Schumer is correct that the deficit has come down in the last few years. This year, we will spend only — only! — $469 billion more than we take in. Whatever modest comfort we might take in this temporary respite in the flood of red ink, we should remember that it is just temporary. 

As early as next year, the CBO projects the deficit to begin rising again. By 2024, we will have returned to an era of near-trillion-dollar annual shortfalls. As a result, the national debt is expected to hit $26.5 trillion in the next ten years. Worse, those numbers all rely on an unduly optimistic baseline that assumes, for example, that Congress will not pass the so-called “tax extenders” bill. And outside the ten-year budget window, the flood of red ink grows exponentially as entitlement spending really kicks in.

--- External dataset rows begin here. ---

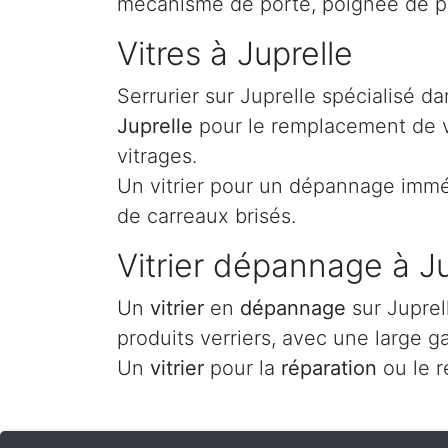
mécanisme de porte, poignée de po
Vitres à Juprelle
Serrurier sur Juprelle spécialisé 
Juprelle
pour le remplacement de vo
vitrages.
Un vitrier pour un dépannage imméd
de carreaux brisés.
Vitrier dépannage à Ju
Un
vitrier
en
dépannage
sur Juprel
produits verriers, avec une large g
Un
vitrier
pour la
réparation
ou le 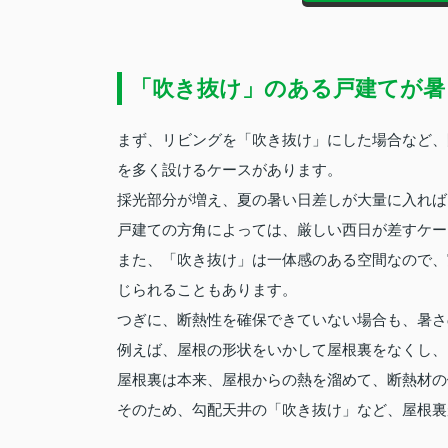
「吹き抜け」のある戸建てが暑
まず、リビングを「吹き抜け」にした場合など、
を多く設けるケースがあります。
採光部分が増え、夏の暑い日差しが大量に入れば
戸建ての方角によっては、厳しい西日が差すケー
また、「吹き抜け」は一体感のある空間なので、
じられることもあります。
つぎに、断熱性を確保できていない場合も、暑さ
例えば、屋根の形状をいかして屋根裏をなくし、
屋根裏は本来、屋根からの熱を溜めて、断熱材の
そのため、勾配天井の「吹き抜け」など、屋根裏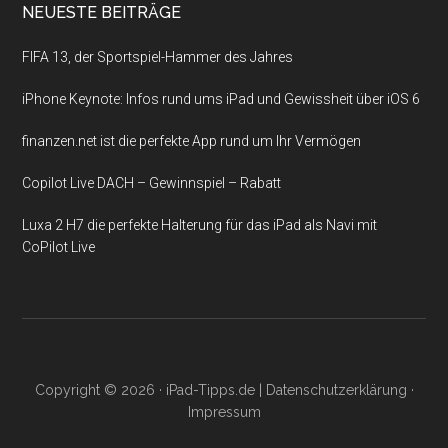
NEUESTE BEITRÄGE
FIFA 13, der Sportspiel-Hammer des Jahres
iPhone Keynote: Infos rund ums iPad und Gewissheit über iOS 6
finanzen.net ist die perfekte App rund um Ihr Vermögen
Copilot Live DACH – Gewinnspiel – Rabatt
Luxa 2 H7 die perfekte Halterung für das iPad als Navi mit
CoPilot Live
Copyright © 2026 ·
iPad-Tipps.de
|
Datenschutzerklärung
·
Impressum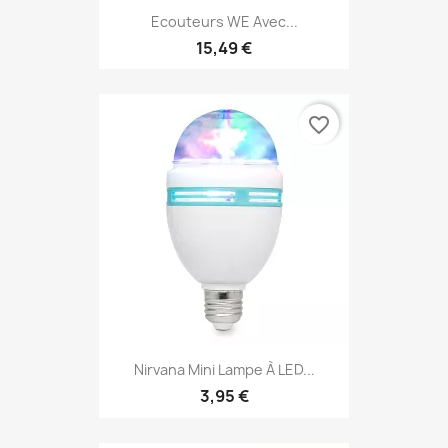
Ecouteurs WE Avec...
15,49 €
favorite_border
Nirvana Mini Lampe À LED...
3,95 €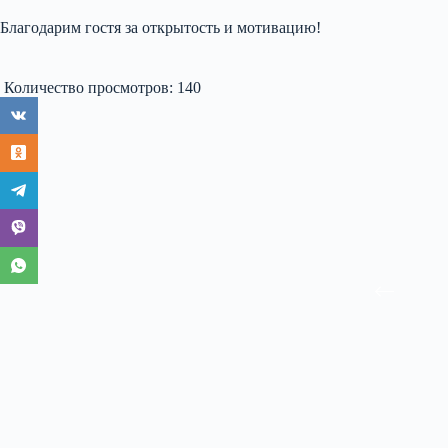
Благодарим гостя за открытость и мотивацию!
Количество просмотров:
140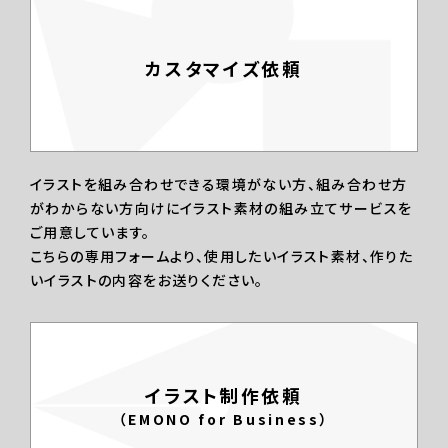
カスタマイズ依頼
イラストを組み合わせできる環境がない方、組み合わせ方
がわからない方向けにイラスト素材の組み立てサービスを
ご用意しています。
こちらの専用フォームより、使用したいイラスト素材、作りた
いイラストの内容をお送りください。
イラスト制作依頼
（EMONO for Business）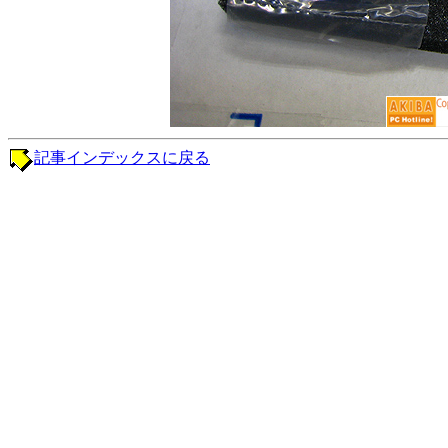
記事インデックスに戻る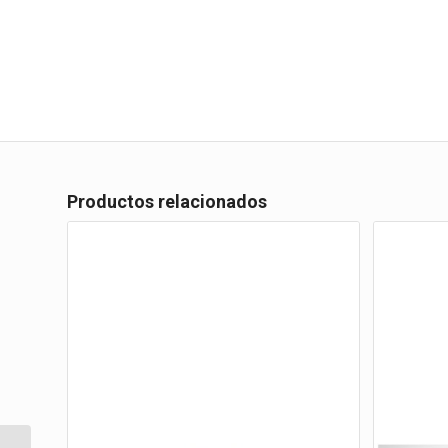
Productos relacionados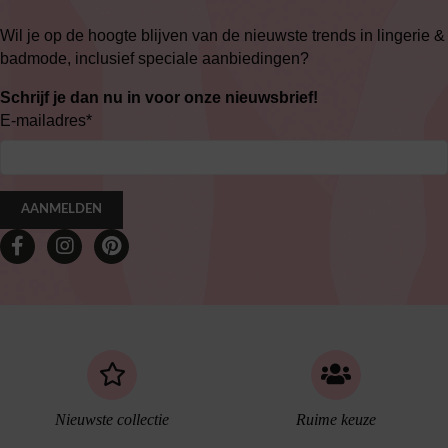
Wil je op de hoogte blijven van de nieuwste trends in lingerie &
badmode, inclusief speciale aanbiedingen?
Schrijf je dan nu in voor onze nieuwsbrief!
E-mailadres
*
AANMELDEN
Nieuwste collectie
Ruime keuze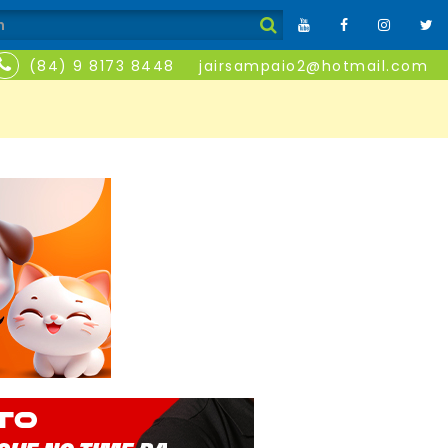
(84) 9 8173 8448
jairsampaio2@hotmail.com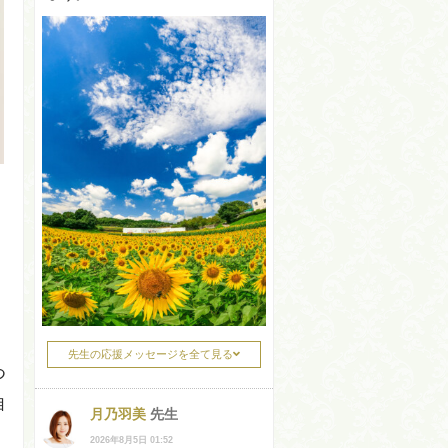
先生の応援メッセージを全て見る
つ
自
月乃羽美
先生
2026年8月5日 01:52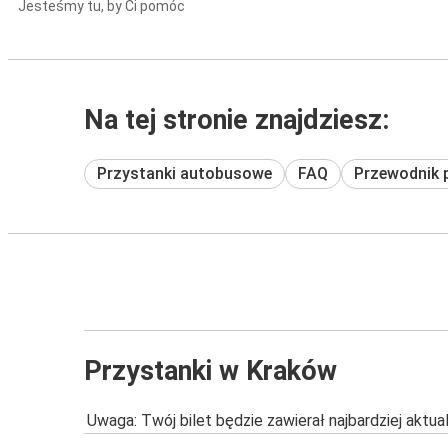
Jesteśmy tu, by Ci pomóc
Na tej stronie znajdziesz:
Przystanki autobusowe
FAQ
Przewodnik 
Przystanki w Kraków
Uwaga: Twój bilet będzie zawierał najbardziej aktu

That is not to say that we’ve seen no progress. Government spending has declined as a share of GDP, though it still remains higher than it was in 2008 before President Obama took office. This is partly due to the expiration of stimulus spending and the repayment of TARP, but it also owes to sequestration and other Republican efforts to hold down spending growth. From 2010 until 2014, federal spending grew at just slightly more than 1 percent annually. But now we are slipping. Spending last year was up $50 billion over 2013.

So far the slippage has been modest. But the big spenders in Congress have not gone away. If tea partiers and conservatives in Congress take their eyes off the ball, distracted by fights over immigration and other issues, our hard-won fiscal progress could be quickly lost.

Michael Tanner is a senior fellow at the Cato Institute and the author of Leviathan on the Right: How Big-Government Conservatism Brought Down the Republican Revolution.